> Text segment
Providing Variable Values

Method 1: Command line

terraform apply -var="environment=production" -var="instance_type=t2.medium"

Method 2: terraform.tfvars file

# terraform.tfvars
environment    = "production"
instance_type  = "t2.medium"
instance_count = 3

Method 3: Environment-specific files

# prod.tfvars
environment    = "production"
instance_type  = "t2.large"
instance_count = 5
# dev.tfvars
environment    = "development"
instance_type  = "t2.micro"
instance_count = 1

And apply with a specific file

terraform apply -var-file=prod.tfvars

I maintain separate tfvars files for each environment (dev.tfvars, staging.tfvars, prod.tfvars) with the same variable structure but different values. Single codebase, multiple environments.

Sensitive Variables

variable "db_password" {
  description = "Database password"
  type        = string
  sensitive   = true
}

# Terraform will hide this value in output and logs

Never commit sensitive values to version control. Use environment variables or secret management tools.

6. Outputs: Extracting Information

Outputs let you extract information from Terraform to use elsewhere. Essential for connecting different parts of your infrastructure.

Basic Output Syntax

# outputs.tf
output "instance_public_ip" {
  description = "Public IP of the web server"
  value       = aws_instance.web.public_ip
}

output "database_endpoint" {
  description = "Database connection endpoint"
  value       = aws_db_instance.postgres.endpoint
  sensitive   = true
}
output "security_group_id" {
  description = "ID of the web security group"
  value       = aws_security_group.web_sg.id
}

Viewing Outputs

# Apply and see outputs automatically
terraform apply

# Query specific output
terraform output instance_public_ip

# Get outputs in JSON format
terraform output -json

# Use in scripts
PUBLIC_IP=$(terraform output -raw instance_public_ip)
echo "Connect to server: ssh ubuntu@$PUBLIC_IP"

Complex Output Examples

# List of instance IPs
output "instance_ips" {
  value = aws_instance.web[*].public_ip
}

# Map of instance names to IPs
output "instance_map" {
  value = {
    for instance in aws_instance.web :
    instance.tags.Name => instance.public_ip
  }
}
# Formatted connection string
output "db_connection_string" {
  value     = "postgresql://${aws_db_instance.postgres.username}@${aws_db_instance.postgres.endpoint}/${aws_db_instance.postgres.db_name}"

> Human keypoint data
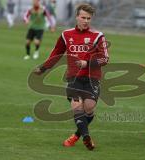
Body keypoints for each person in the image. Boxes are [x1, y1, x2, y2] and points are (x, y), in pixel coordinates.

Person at [34, 3, 109, 150]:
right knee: (76, 106)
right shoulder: (66, 35)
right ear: (76, 17)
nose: (86, 21)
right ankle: (86, 137)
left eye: (88, 18)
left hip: (92, 78)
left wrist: (86, 63)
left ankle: (76, 135)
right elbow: (56, 54)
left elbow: (105, 59)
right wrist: (43, 68)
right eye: (83, 17)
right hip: (74, 78)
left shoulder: (98, 36)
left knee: (89, 108)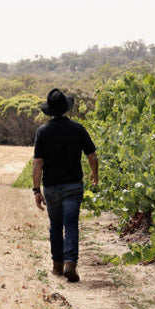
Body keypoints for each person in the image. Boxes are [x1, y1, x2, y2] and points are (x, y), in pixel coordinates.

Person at [32, 88, 98, 282]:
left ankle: (57, 265)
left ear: (49, 110)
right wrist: (95, 174)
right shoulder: (78, 129)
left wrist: (36, 190)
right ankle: (70, 262)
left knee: (55, 225)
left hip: (51, 187)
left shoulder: (42, 132)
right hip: (73, 186)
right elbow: (92, 156)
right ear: (66, 109)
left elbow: (38, 163)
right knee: (71, 224)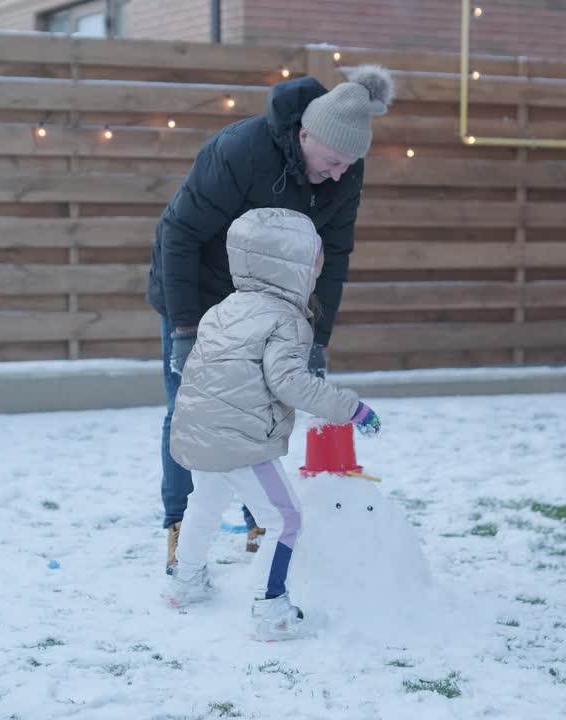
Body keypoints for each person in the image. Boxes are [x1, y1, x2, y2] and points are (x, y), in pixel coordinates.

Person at [147, 65, 395, 571]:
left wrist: (316, 342)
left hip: (272, 308)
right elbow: (178, 235)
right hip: (199, 295)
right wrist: (185, 331)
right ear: (306, 134)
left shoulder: (344, 164)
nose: (341, 174)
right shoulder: (240, 150)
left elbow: (336, 256)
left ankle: (260, 526)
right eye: (332, 162)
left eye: (350, 165)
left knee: (259, 415)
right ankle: (178, 526)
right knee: (192, 414)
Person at [161, 207, 383, 640]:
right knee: (286, 519)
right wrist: (352, 408)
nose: (318, 273)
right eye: (315, 264)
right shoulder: (286, 321)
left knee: (203, 506)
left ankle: (184, 583)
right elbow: (292, 384)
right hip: (240, 441)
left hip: (200, 435)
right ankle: (271, 608)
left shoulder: (222, 310)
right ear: (293, 268)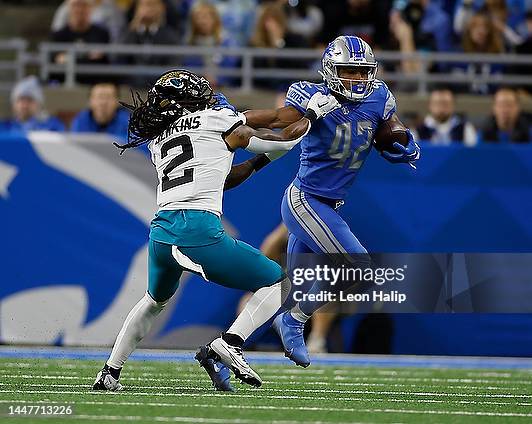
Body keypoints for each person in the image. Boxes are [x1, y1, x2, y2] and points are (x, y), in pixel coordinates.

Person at [92, 69, 340, 391]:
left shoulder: (158, 140)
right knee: (280, 283)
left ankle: (110, 372)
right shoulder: (214, 121)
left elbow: (220, 178)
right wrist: (312, 114)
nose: (207, 98)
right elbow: (284, 137)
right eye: (200, 95)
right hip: (195, 231)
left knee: (153, 302)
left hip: (162, 233)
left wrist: (256, 163)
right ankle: (230, 342)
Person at [242, 35, 420, 367]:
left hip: (330, 205)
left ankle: (228, 347)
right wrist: (237, 118)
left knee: (284, 290)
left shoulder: (379, 95)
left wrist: (403, 140)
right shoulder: (310, 93)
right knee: (359, 267)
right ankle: (294, 320)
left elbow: (390, 127)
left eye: (361, 71)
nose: (355, 78)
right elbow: (279, 120)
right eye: (347, 70)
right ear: (330, 69)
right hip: (305, 200)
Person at [50, 0, 110, 84]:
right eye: (76, 5)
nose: (79, 10)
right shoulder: (59, 35)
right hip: (64, 82)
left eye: (84, 5)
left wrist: (70, 58)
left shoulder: (101, 34)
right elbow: (56, 61)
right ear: (68, 8)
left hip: (94, 81)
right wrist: (87, 56)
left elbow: (102, 60)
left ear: (91, 9)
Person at [183, 1, 240, 87]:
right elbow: (188, 66)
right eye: (198, 17)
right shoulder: (189, 43)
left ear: (215, 19)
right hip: (197, 89)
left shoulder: (227, 42)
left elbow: (231, 66)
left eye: (205, 17)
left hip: (226, 88)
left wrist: (218, 80)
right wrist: (202, 79)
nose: (202, 21)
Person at [0, 76, 65, 133]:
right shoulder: (4, 127)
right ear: (13, 104)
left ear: (39, 104)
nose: (25, 105)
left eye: (30, 100)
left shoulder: (52, 126)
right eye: (21, 100)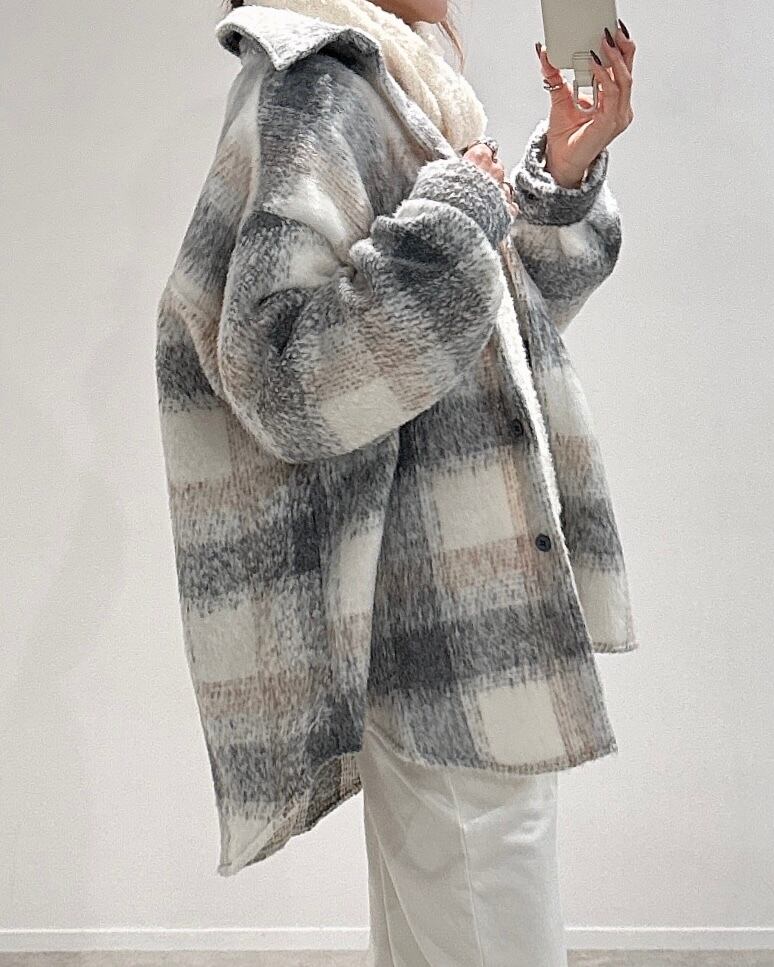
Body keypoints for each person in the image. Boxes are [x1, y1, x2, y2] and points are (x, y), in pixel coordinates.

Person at [154, 0, 636, 962]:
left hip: (465, 599)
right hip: (439, 612)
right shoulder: (313, 86)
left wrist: (557, 174)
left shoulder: (398, 84)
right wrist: (456, 216)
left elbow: (485, 339)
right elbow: (285, 378)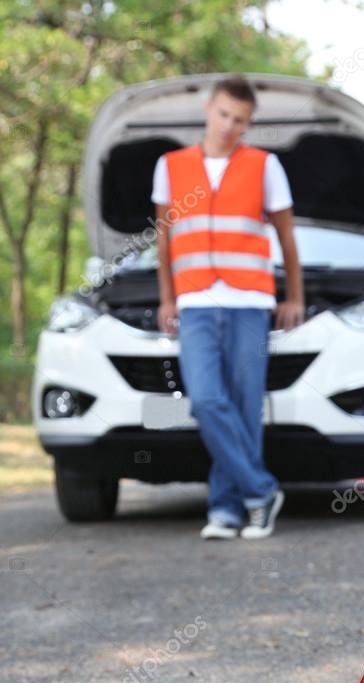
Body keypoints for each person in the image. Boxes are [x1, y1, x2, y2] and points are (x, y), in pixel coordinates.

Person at [152, 76, 304, 540]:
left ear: (248, 123)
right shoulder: (170, 166)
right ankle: (261, 491)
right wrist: (166, 296)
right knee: (206, 400)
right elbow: (164, 240)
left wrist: (294, 296)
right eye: (223, 114)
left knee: (242, 405)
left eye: (240, 120)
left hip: (249, 302)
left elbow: (286, 239)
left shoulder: (264, 166)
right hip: (196, 301)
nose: (229, 126)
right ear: (208, 109)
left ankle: (227, 510)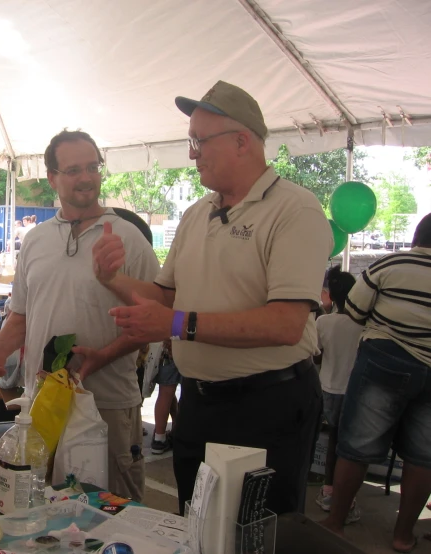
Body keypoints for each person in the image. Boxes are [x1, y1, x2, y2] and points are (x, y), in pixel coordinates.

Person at [92, 80, 332, 516]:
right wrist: (113, 279)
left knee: (257, 533)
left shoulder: (294, 210)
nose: (191, 153)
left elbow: (285, 324)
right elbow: (164, 297)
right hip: (200, 403)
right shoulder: (196, 214)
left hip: (267, 406)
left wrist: (178, 325)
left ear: (242, 141)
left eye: (199, 141)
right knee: (198, 525)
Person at [0, 129, 160, 502]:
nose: (86, 177)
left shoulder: (129, 238)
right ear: (52, 178)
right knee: (40, 510)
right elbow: (22, 315)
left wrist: (103, 357)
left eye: (92, 167)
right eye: (74, 169)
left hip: (106, 405)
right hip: (42, 405)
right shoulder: (35, 240)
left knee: (114, 512)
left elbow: (156, 321)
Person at [322, 213, 431, 553]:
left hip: (384, 360)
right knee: (423, 456)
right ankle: (402, 536)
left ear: (416, 237)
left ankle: (336, 523)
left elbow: (354, 309)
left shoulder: (391, 263)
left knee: (356, 447)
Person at [313, 266, 362, 522]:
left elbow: (316, 354)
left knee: (333, 440)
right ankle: (347, 499)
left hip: (328, 389)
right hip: (356, 392)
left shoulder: (324, 321)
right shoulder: (363, 324)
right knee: (351, 448)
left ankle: (329, 490)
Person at [151, 341, 180, 455]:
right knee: (188, 393)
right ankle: (180, 433)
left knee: (165, 394)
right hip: (189, 350)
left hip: (167, 349)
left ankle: (159, 438)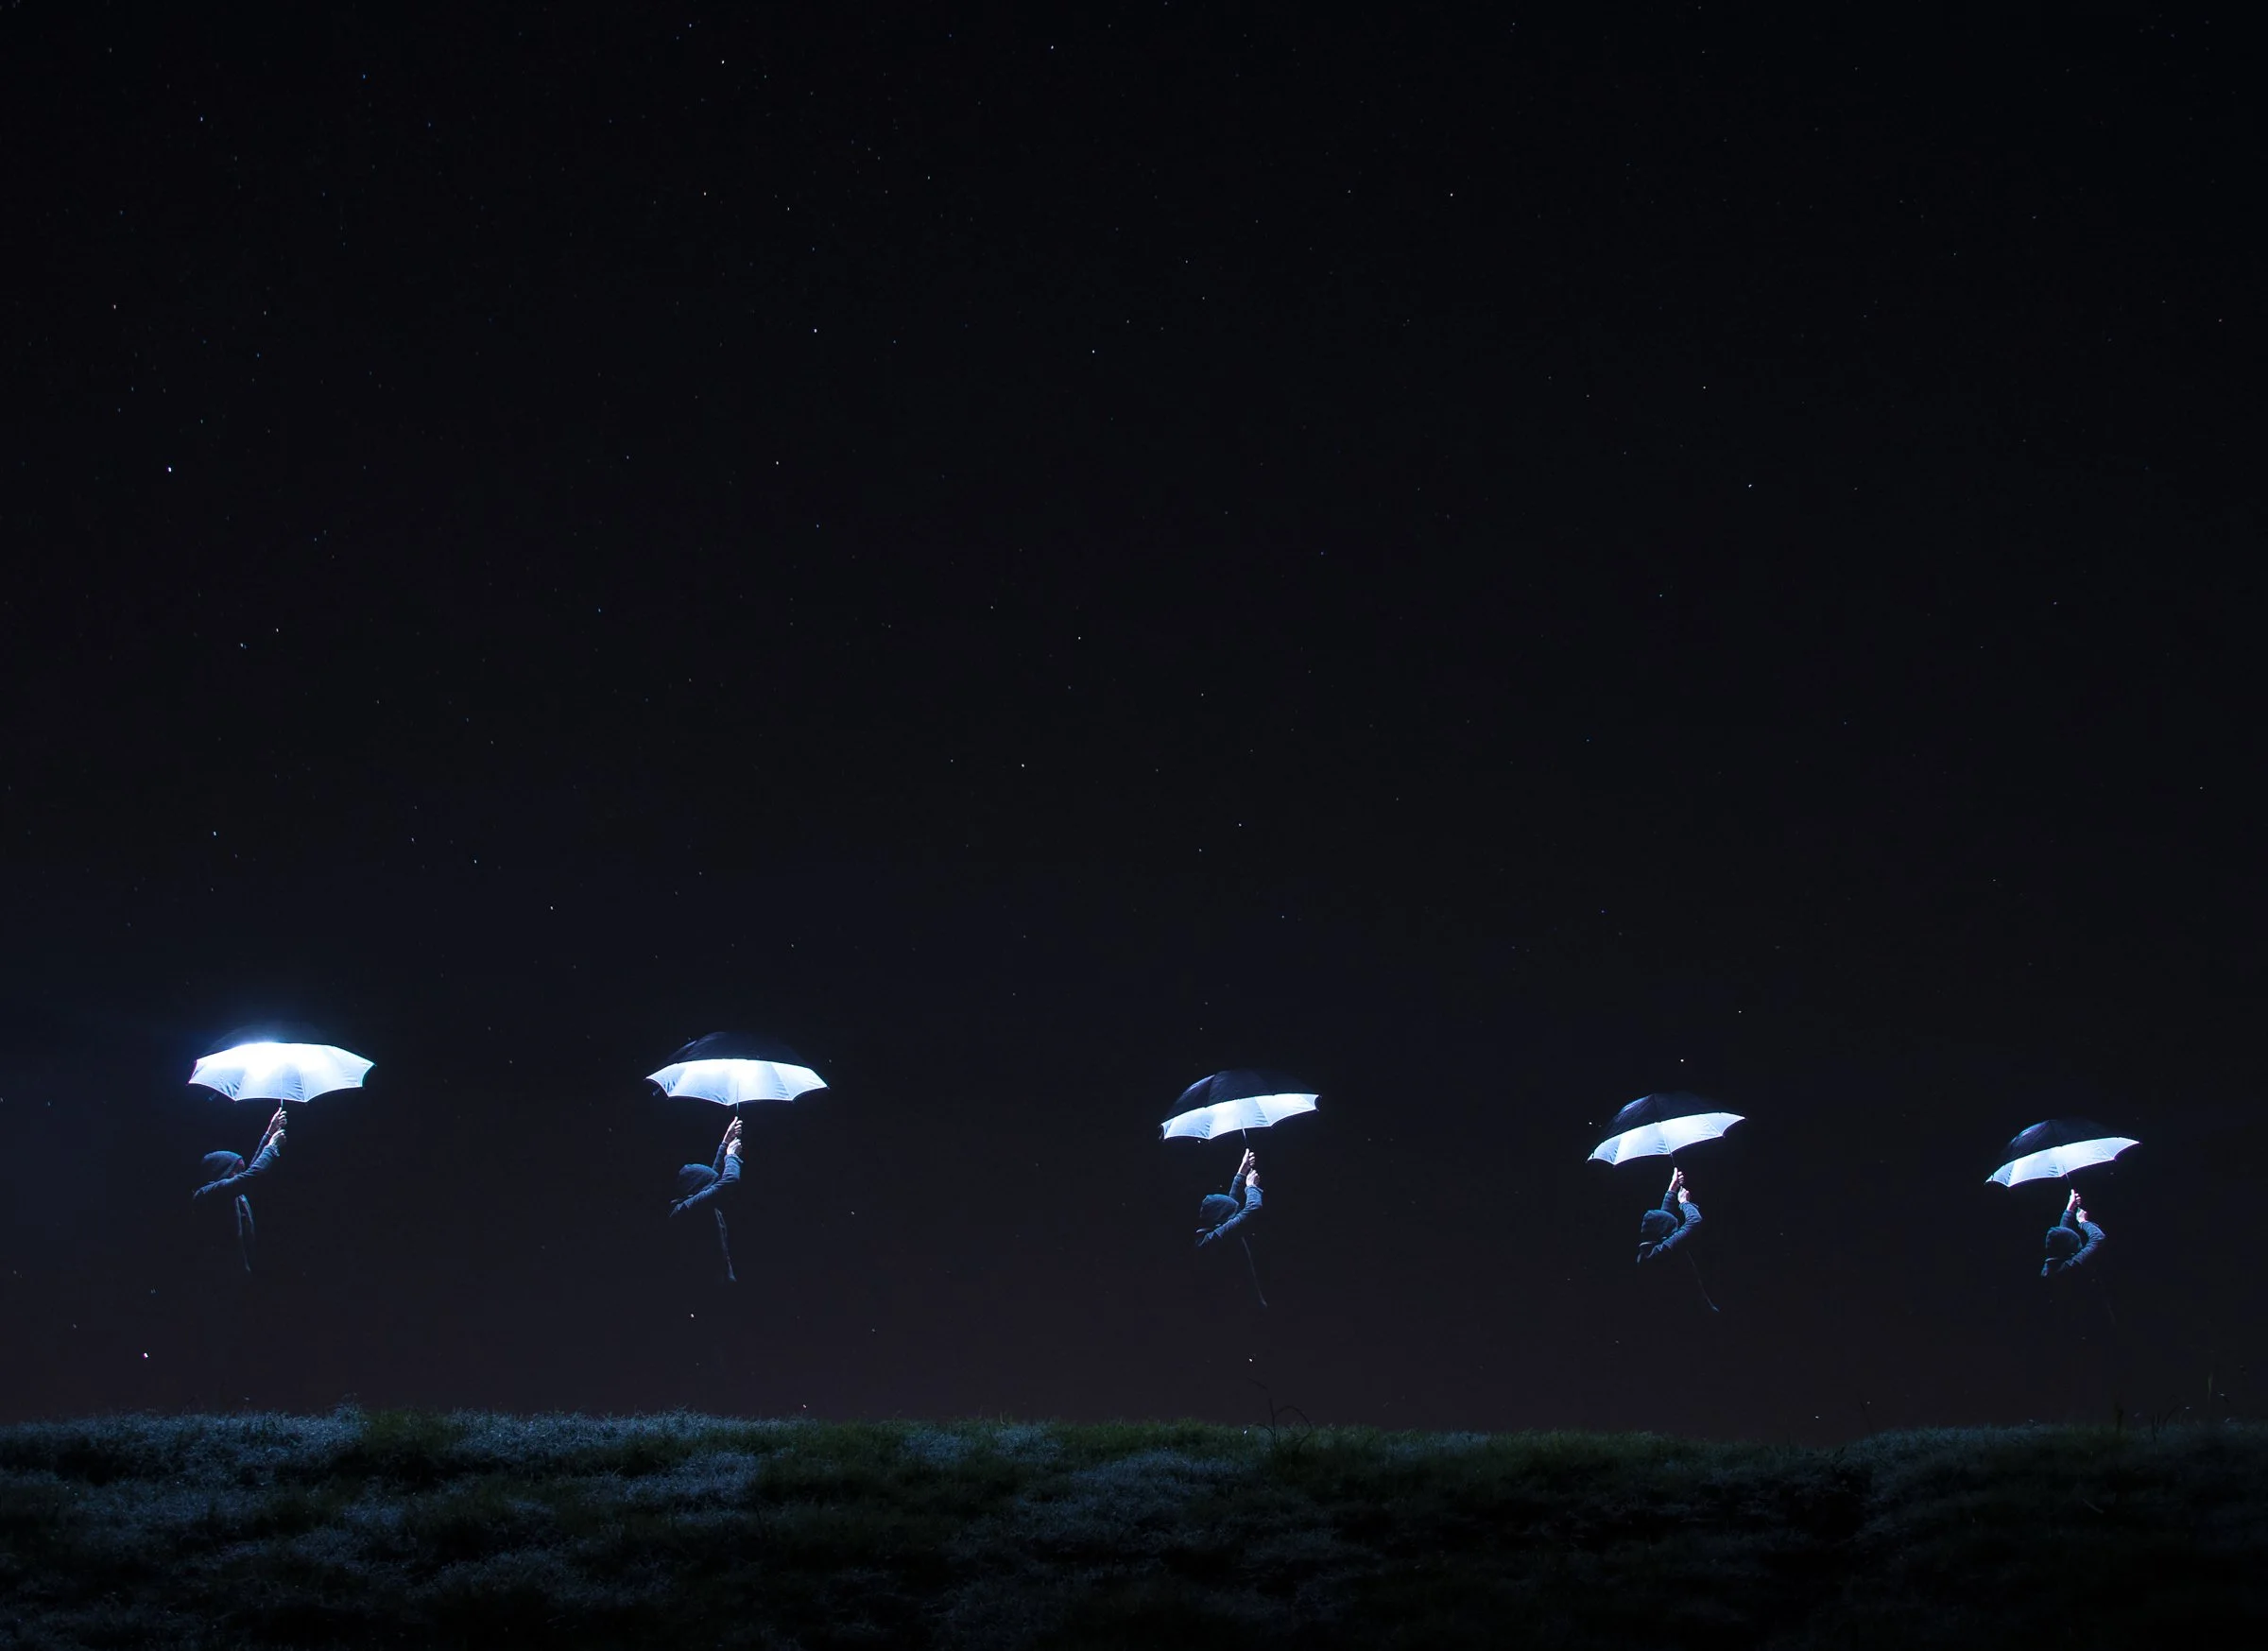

> Problem set
1: List the name of every output block declared in the Terraform text.
2: Do the following statements agree with the Terraform text? Answer yes or no for each and quote the words that decide it.
(a) The dev.tfvars file uses the instance type t2.micro.
(b) The text recommends committing sensitive values to version control.
(c) The text says Terraform will show the value of db_password in logs.
3: Reproduce the Terraform text word for word, starting at "Viewing Outputs" and ending at "output -raw instance_public_ip)".

> Activity answers
1: instance_public_ip, database_endpoint, security_group_id, instance_ips, instance_map, db_connection_string

2:
(a) Yes: "instance_type  = "t2.micro""
(b) No: "Never commit sensitive values to version control."
(c) No: "Terraform will hide this value in output and logs"

3:
Viewing Outputs

# Apply and see outputs automatically
terraform apply

# Query specific output
terraform output instance_public_ip

# Get outputs in JSON format
terraform output -json

# Use in scripts
PUBLIC_IP=$(terraform output -raw instance_public_ip)